Our sophisticated algorithms can detect vehicles of multiple categories in all weather conditions and compute free parking spaces – just using existing surveillance cameras. This information is given to drivers in need of a parking spot and to operators. The system can be adapted to any outdoor and indoor environment as well as to non-public parking locations such as company parking lots, bus depots or exhibition areas.

The Fraunhofer FOKUS Intelligent Parking Garage utilizes off-the-shelf cameras and sophisticated computer vision to monitor the occupancy of parking lots as well as the movement of vehicles and persons inside a garage. This information is used to provide drivers with seamless turn-by-turn navigation to their parking spot – even in areas without GPS reception! Without any necessary action by the driver, the vehicle registers itself at the garage, downloads high-precision local maps and switches to external localization provided by the garage.

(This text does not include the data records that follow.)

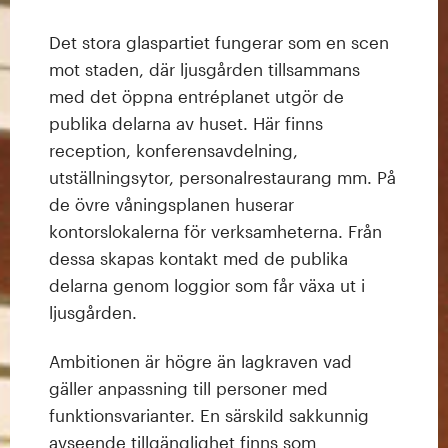
Det stora glaspartiet fungerar som en scen
mot staden, där ljusgården tillsammans
med det öppna entréplanet utgör de
publika delarna av huset. Här finns
reception, konferensavdelning,
utställningsytor, personalrestaurang mm. På
de övre våningsplanen huserar
kontorslokalerna för verksamheterna. Från
dessa skapas kontakt med de publika
delarna genom loggior som får växa ut i
ljusgården.
Ambitionen är högre än lagkraven vad
gäller anpassning till personer med
funktionsvarianter. En särskild sakkunnig
avseende tillgänglighet finns som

An intelligent link to garage infrastructure and access control gets rid of the parking tickets and payment machines. A minute-precise virtual parking ticket is created and full cost transparency is given to garage users. Interfaces are possible both to vehicle-internal systems as well as to today's smartphones. The high precision localization even allows for integration into tomorrow's automated vehicles – letting the car park itself!

Indoor Localization

Exploiting the Earth's magnetic field

The penetration of GPS receivers in mobile devices has enabled a growing field of location based services for navigation and guidance, social networks, sport, health and security. Generally though, people spend most of their time indoors where the satellite reception is too low for high-precision localization. Fraunhofer has developed an integrated solution for high-precision indoor localization using an array of state-of-the-art sensors combined in sophisticated algorithms.

A variety of localization techniques like WLAN fingerprinting, RFID and Radio tokens, camera or antenna array based systems exist and are used. One new promising approach is the localization by ambient magnetic fields. The idea is simple: the steel structures in our buildings modify the earth magnetic field in a unique recognizable way. Today every smartphone has a magnetic sensor which we can use to measure a magnetic map of the building. To find our current location we measure the magnetic field at the place and search for its pattern in the magnetic floor map.

The research project at FOKUS is developing and evaluating different probabilistic algorithms like Markow chains, Bayes or Particle filter extended by sensor fusion with other methods like Inertial Measurement Units, RFID or camera based systems. The results will be applied in the project M4Guide for guiding the blind and visually impaired persons.